SELECTED TEXT:

● ● ● ●

Since last Wednesday, dozens have been injured on both sides, Arab houses torched, and Jewish businesses vandalized. Now Acre (pronounced AH'-koh), a city of 50,000, is patrolled by paramilitary policemen with M-16s and Israeli Prime Minister Ehud Olmert told them to show "zero tolerance" toward rioters. Streets remained calm since Sunday.

Trouble started in Acre, a city Mr. Olmert called a "shining example of coexistence," when Tawfiq Jamal, an Arab, drove into a Jewish area at the start of Yom Kippur, setting off a mob that accused him of desecrating the holiday.

After rumors spread among Arabs that Mr. Jamal had been killed, masked groups went on a rampage of vandalism throughout the city. Both sides blame the police for not doing enough to stop the violence that demonstrates just how fragile relations are between Arabs and Jews throughout the country.

"The state of Israel creates inequality. One population gets more and one population gets less. In a Jewish kindergarten you find all of the facilities, and [in] the Arab kindergartens you don't find everything," says Shimon Akkun, a Jewish community activist who warned that the same clashes could be repeated in other mixed cities in Israel.

"Acre is a microcosm of what could happen in Israel and the Middle East. Everyone knows there is going to be a war, but no one knows when," he says.

Many residents in Acre said that the two communities, with two Jews to each Arab, have lived for decades in relative harmony together. While Israeli Arabs and Jews reside in separate municipalities, in Acre the two sides often have business ties, sit together in cafes, and take care of each others' kids.

Mahmoud Simri, who lives in public housing in a largely Jewish neighborhood near the epicenter of the violence, says his 15-year-old son, Salah, spends most of his time with Jewish friends from the apartment building. But now the boys only see each other in the stairwell and the Simri family keeps off the streets.

"At this hour we don't go outside. Soon we'll close all the windows," says Mr. Simri on Sunday, as dusk faded into a night of uncertainty of whether there would be more violence. "There are good Jews and bad Jews, but more are bad. They don't want Arabs here."

● ● ● ●

INFORMATION GIVEN:
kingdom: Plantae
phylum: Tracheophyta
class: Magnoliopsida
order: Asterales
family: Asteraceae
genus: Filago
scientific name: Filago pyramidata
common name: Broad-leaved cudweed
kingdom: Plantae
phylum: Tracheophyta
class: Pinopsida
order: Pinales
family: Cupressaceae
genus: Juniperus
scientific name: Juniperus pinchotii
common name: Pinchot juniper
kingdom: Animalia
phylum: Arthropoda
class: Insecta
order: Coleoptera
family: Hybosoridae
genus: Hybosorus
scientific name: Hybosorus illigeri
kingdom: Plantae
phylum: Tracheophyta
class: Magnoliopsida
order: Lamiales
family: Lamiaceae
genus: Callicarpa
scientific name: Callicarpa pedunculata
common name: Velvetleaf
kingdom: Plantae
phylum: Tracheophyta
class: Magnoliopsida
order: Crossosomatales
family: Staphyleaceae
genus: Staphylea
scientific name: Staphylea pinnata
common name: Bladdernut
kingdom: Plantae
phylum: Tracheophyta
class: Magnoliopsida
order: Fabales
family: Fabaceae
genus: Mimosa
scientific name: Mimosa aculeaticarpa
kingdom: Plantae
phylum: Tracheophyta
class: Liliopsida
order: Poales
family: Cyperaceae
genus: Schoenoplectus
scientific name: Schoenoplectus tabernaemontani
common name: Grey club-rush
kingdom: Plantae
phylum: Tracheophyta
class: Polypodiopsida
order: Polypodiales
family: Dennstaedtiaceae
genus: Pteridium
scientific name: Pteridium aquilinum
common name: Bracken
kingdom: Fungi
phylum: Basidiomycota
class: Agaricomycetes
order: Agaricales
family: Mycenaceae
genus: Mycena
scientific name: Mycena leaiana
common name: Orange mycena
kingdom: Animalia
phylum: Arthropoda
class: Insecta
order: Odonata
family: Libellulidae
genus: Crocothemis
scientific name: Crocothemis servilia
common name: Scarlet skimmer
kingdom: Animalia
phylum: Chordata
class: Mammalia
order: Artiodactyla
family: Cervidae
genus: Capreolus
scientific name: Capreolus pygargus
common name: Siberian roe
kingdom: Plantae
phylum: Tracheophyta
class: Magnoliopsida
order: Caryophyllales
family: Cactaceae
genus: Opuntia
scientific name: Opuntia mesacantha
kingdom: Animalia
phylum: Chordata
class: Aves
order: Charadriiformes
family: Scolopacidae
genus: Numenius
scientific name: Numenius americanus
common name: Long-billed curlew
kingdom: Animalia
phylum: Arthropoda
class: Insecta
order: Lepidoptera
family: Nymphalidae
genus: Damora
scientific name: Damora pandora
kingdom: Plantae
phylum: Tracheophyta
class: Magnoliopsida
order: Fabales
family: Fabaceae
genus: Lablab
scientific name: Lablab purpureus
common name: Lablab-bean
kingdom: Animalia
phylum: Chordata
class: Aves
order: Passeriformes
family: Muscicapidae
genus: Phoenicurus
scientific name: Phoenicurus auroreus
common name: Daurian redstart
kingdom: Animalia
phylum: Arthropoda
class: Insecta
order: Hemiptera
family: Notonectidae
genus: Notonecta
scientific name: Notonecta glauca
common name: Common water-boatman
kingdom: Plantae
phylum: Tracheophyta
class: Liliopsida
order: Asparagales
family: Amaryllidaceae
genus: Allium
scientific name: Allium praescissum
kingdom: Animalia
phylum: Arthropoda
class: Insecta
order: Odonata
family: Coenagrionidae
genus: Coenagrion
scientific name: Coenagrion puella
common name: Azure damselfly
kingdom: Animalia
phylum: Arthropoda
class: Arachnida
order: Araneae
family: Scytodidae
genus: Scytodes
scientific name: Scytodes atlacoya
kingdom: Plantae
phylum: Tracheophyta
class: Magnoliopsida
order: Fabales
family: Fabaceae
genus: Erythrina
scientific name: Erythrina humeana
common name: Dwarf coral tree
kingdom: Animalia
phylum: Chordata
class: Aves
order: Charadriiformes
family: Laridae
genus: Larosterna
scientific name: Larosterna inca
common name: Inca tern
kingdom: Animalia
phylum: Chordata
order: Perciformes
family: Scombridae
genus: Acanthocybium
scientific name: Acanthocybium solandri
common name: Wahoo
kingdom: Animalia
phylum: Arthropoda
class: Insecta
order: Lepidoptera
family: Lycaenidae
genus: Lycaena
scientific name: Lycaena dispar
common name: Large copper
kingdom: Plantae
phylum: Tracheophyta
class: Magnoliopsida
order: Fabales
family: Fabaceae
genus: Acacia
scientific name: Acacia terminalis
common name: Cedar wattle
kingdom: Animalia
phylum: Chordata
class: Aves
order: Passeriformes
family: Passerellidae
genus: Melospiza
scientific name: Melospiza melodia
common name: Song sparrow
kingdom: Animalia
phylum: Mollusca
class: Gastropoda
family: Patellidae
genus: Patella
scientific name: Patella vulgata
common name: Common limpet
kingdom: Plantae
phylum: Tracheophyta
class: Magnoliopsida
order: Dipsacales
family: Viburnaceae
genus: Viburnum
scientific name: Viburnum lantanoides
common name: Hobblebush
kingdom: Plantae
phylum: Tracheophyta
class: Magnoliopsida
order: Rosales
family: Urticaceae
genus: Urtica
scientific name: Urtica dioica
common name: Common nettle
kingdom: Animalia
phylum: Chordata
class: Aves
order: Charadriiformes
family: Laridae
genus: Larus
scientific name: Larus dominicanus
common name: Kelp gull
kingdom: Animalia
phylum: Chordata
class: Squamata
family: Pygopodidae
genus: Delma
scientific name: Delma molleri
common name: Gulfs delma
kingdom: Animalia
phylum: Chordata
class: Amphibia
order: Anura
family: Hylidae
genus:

● ● ● ●

GIVEN EXERCISE 1: In the news report on Acre, who drove into a Jewish area at the start of Yom Kippur?
GIVEN EXERCISE 2:
Decide whether each statement agrees with the news report on Acre. Answer yes or no for each and quote the words that settle it.
(a) Acre is a city of about 50,000 people.
(b) Arabs and Jews in Acre are roughly equal in number.
(c) Shimon Akkun is an Arab community activist.
GIVEN EXERCISE 3: Continue the news report on Acre past its last paragraph.

TASK RESULT 1: Tawfiq Jamal, an Arab.

TASK RESULT 2:
(a) Yes: "a city of 50,000"
(b) No: "with two Jews to each Arab"
(c) No: "a Jewish community activist"

TASK RESULT 3:
While Jewish commentators have wondered aloud if the fighting would touch off an internal intifada, or uprising, among the Palestinian citizens of the country, Arabs say that the violence was evidence that Jews hoped to expel them from the city.

Sami Hawari, a journalist for the Arab newspaper Kul el-Arab, cited the municipality's cancellation of an annual theater festival that is centered in the predominantly Arab Old City as evidence of an "economic warfare" against the Arab community.

"The mayor wants to teach the Arabs a lesson: You [lift] your head up and we will break you," he says.

Mr. Hawari says that only when the municipality sponsors a joint Arab-Jewish school and other cultural institutions will a true sense of shared community develop.

In addition to the widespread economic discrimination that Arabs live with, there is the loaded problem of creating a national identity.

While Jews have never defined what it means for Arabs to be equal citizens in a Jewish state, Arabs need to reassure Jews that they aren't waiting for Israel to be replaced by something else, says Yossi Klein Halevi, a fellow at the Shalem Center in Jerusalem.

"That's the deal to make this a long-term viable society," he says. "An Israel where one-fifth of citizens feel disenfranchised from the most basic elements of the national identity cannot create a healthy society and, in the long term, not a viable one."